Когда же в последней сцене, в каком-то апофеозе, она гордо, царицей сидела на блистающем облачном троне, освещенная бенгальским огнем, то мне казалось, что весь театр должен сейчас же упасть на колени и поклониться этой царице.
Мы вместе с веселой компанией вызывали ее восторженно, неистово, пока не остановила нас полиция.
На подъезде балагана мы долго дожидались, пока не разъехалась вся публика и почти все лампы были потушены. Я заметил, что дверца из кассы в боковой коридорчик была не заперта. Когда кассирша ушла, я толкнул эту маленькую дверцу и очутился на небольшой галерейке, слабо освещенной одним фонарем. Галерейка упиралась в коридорчик.
По этому коридорчику быстро мелькнула мимо меня фигура, закутанная в темный плед, наброшенный на голову. Проскользнув мимо, она выронила записку. Затем в двух шагах в полумраке она на мгновение остановилась, обернулась и взглянула на меня. Я узнал Сару. Я бросился к ней, но она исчезла за массивной толстой дверью, которая захлопнулась. На лоскутке бумаги, который выронила Сара, было написано по-немецки:
«Завтра, в девять, у К. Твоя С.»
XXXVII
Поднятая мною записка, очевидно, назначалась не мне и, как впоследствии оказалось, я подходил к росту и даже отчасти походил лицом на того субъекта, которому она была адресована. За него и приняла меня Сара в полумраке коридорчика.
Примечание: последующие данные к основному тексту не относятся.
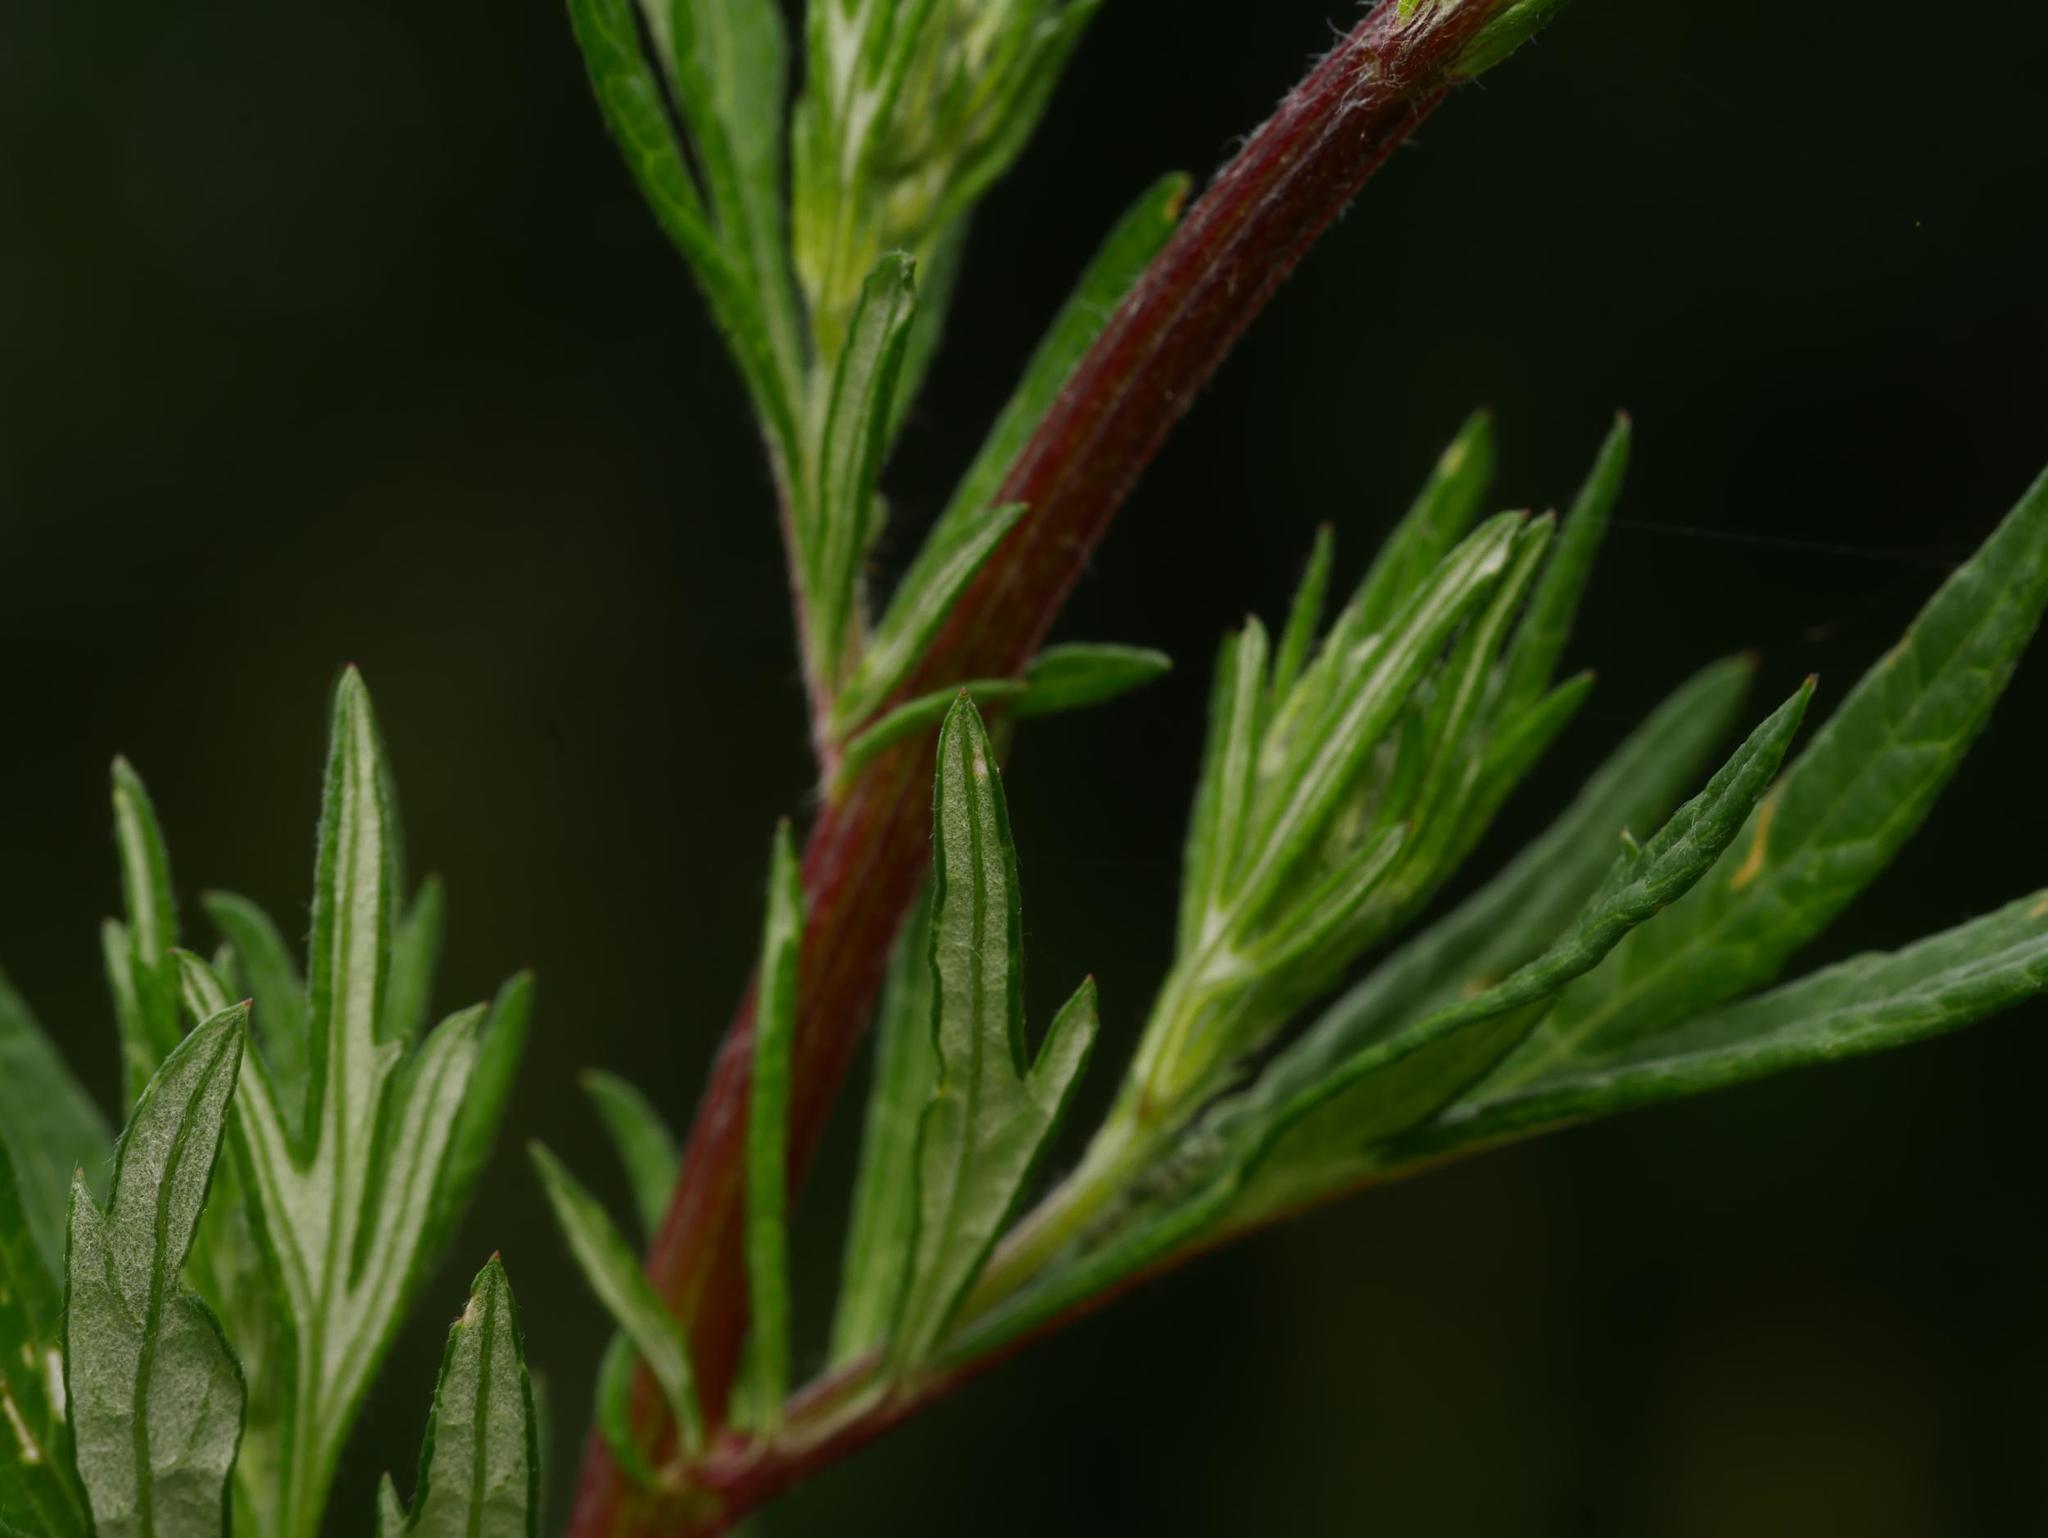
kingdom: Plantae
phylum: Tracheophyta
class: Magnoliopsida
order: Asterales
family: Asteraceae
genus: Artemisia
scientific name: Artemisia vulgaris
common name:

Но кому же назначалась записка и в ней свиданье?
Этот вопрос не давал мне уснуть всю ночь. С одной стороны, страсть поглотила меня всего, а с другой — чувство ревности. Кто такой мог быть этот К., у кого Сара назначала свиданье?
Само собой разумеется, хотя и теперь стыдно признаться в том, что в Петербург я не поехал и боялся только одного, чтобы не встретиться со старшим Порхуновым.
Вечером я опять был в балагане, был вместе с одним приятелем, однокурсником, Кельхблюмом. Давали опять, и притом по желанию публики, ту же пантомиму. Я с нетерпением дожидался окончания спектакля. Я пытался проникнуть за кулисы, но тщетно. В одном из антрактов, припомнив скудные сведения в немецком диалекте, которыми я запасся еще в детстве у гувернера швейцарца, я вступил в разговор с кассиршей, жидовкой.
Расспросив, из кого состоит труппа и долго ли она пробудет, я совершенно неожиданно узнал от словоохотливой жидовки, что Сара — дочь хозяина, а она, кассирша, сестра его.
— О! Мы давали такие превосходные спектакли, — хвасталась она. — Нами восхищались и Берлине, и Париже, и Вене. В Вене брат хотел получить даже диплом «придворных артистов». Но… (она пожала плечами) Пхэ!.. Это так трудно, очень трудно.
Я сказал, что весьма желал бы познакомиться с семейством господина Штрогейма.
Жидовка подозрительно посмотрела на меня и ничего не ответила.